● SELECTED PASSAGE
# Second Snow of over 2 ft in a week!



## BethyB1022 (Feb 10, 2010)

When they told me that it didn't snow much in Philly, they lied! This is the second snow this week we have had of over two feet!


----------



## Yvonne G (Feb 10, 2010)

Bethany: How about putting that last picture in the new what do you look like thread?

http://tortoiseforum.org/thread-12268.html

And silly, of course its going to snow. Didn't you hear? We're going through global warming!! 

OMG!! Just look at those cars! This must have been taken on the week-end when no one was driving to work!


----------



## terryo (Feb 10, 2010)

Bethany, I can't believe we got as much snow as you did. Over a foot again here too. NY. I am waiting for someone...a grandkid....to come shovel for me or I'll have to go out and do it myself. They said they are waiting until it stops. It has been snowing here from last night at 11 PM and it's still snowing. Do you have to shovel all that yourself???
Somewhere under those Cyprus trees is my Izzy. My dogs are now going on weewee pads. No more yard.


----------



## Isa (Feb 10, 2010)

Wow! That is a lot of snow  Did you make a snowman with all the snow


----------



## terryo (Feb 10, 2010)

It's 7 pm and it's still snowing here.


----------



## Stephanie Logan (Feb 10, 2010)

Naturally, your yard looks beautiful even with the huge snowdrifts everywhere, Terry. 

I hope you all got a snow day from work/school. Don't drive if you don't have to! 

Here's what we snow veterans out here in Colorado know--4-wheel-drive doesn't mean 4-wheel-stop!


----------



## BethyB1022 (Feb 10, 2010)

● EXTRACTED INFORMATION
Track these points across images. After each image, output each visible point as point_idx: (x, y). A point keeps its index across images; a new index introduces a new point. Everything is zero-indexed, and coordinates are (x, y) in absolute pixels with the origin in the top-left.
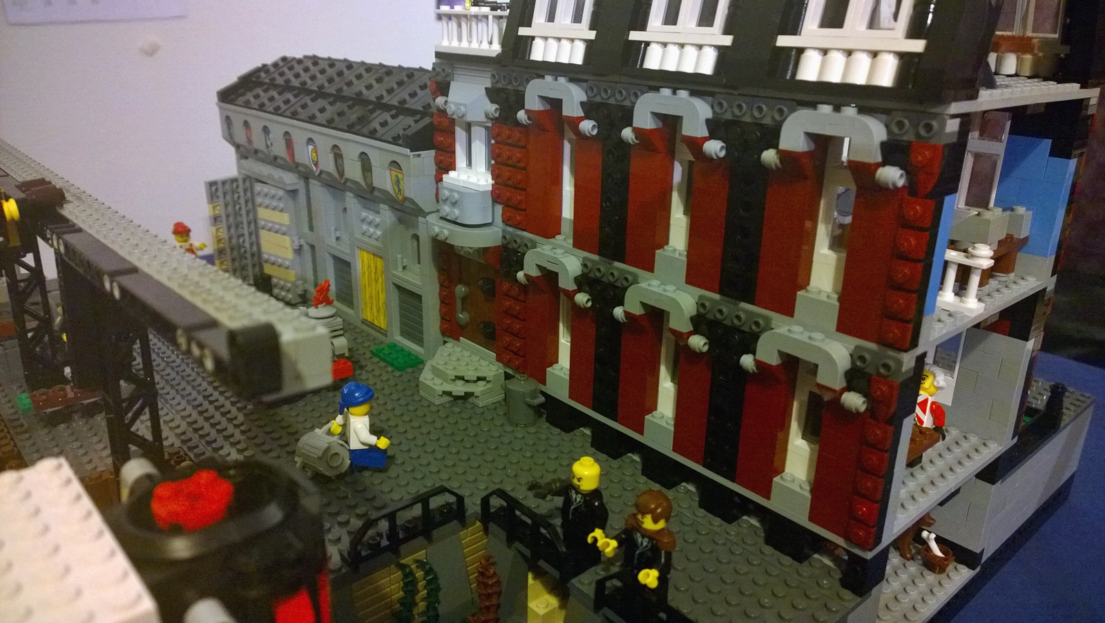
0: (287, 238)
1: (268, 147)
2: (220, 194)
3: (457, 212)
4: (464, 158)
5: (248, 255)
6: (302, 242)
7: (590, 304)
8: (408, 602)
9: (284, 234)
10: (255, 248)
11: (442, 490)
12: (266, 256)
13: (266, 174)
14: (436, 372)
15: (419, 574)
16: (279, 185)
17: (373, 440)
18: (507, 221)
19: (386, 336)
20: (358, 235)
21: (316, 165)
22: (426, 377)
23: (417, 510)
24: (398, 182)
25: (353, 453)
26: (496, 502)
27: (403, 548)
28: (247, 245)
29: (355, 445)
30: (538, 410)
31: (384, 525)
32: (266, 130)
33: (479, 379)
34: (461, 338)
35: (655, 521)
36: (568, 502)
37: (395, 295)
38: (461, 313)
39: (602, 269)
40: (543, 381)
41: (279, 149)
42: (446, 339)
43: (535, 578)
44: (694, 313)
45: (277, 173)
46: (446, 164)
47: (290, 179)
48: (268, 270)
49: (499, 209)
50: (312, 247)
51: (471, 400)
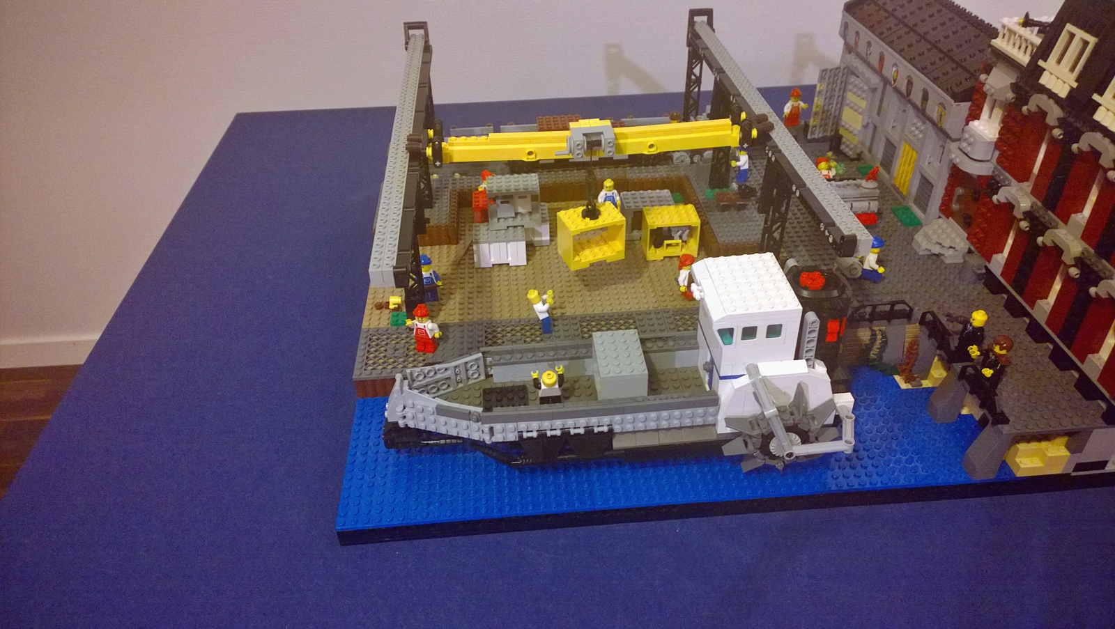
0: (860, 117)
1: (867, 54)
2: (827, 77)
3: (969, 149)
4: (988, 114)
5: (832, 117)
6: (870, 121)
7: (1028, 229)
8: (869, 347)
9: (860, 114)
10: (837, 113)
11: (903, 302)
12: (843, 123)
13: (860, 71)
14: (927, 236)
15: (879, 337)
16: (867, 81)
17: (876, 267)
18: (999, 161)
19: (904, 200)
20: (906, 133)
21: (895, 81)
22: (919, 237)
23: (888, 308)
24: (941, 115)
25: (864, 270)
26: (929, 317)
27: (875, 322)
28: (833, 110)
29: (866, 266)
30: (979, 277)
31: (869, 310)
32: (869, 44)
33: (951, 247)
34: (950, 218)
35: (1001, 349)
36: (965, 328)
37: (918, 177)
38: (955, 204)
39: (1040, 212)
40: (989, 260)
41: (874, 60)
42: (941, 215)
43: (939, 360)
44: (1078, 256)
45: (868, 73)
46: (974, 115)
47: (875, 80)
48: (842, 132)
49: (997, 153)
50: (875, 127)
51: (942, 257)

● TO DO
A - Translate this sentence from the snowstorm thread into Spanish: "It's 7 pm and it's still snowing here."
B - Revise the snowstorm thread from "http://tortoiseforum.org/thread-12268.html" to "all that yourself???", putting "neighbor" in place of "grandkid".
The records play no part in this work.

● TASK-BY-TASK OUTPUTS
A - Son las 7 de la tarde y todavía está nevando aquí.

B -
http://tortoiseforum.org/thread-12268.html

And silly, of course its going to snow. Didn't you hear? We're going through global warming!! 

OMG!! Just look at those cars! This must have been taken on the week-end when no one was driving to work!


----------



## terryo (Feb 10, 2010)

Bethany, I can't believe we got as much snow as you did. Over a foot again here too. NY. I am waiting for someone...a neighbor....to come shovel for me or I'll have to go out and do it myself. They said they are waiting until it stops. It has been snowing here from last night at 11 PM and it's still snowing. Do you have to shovel all that yourself???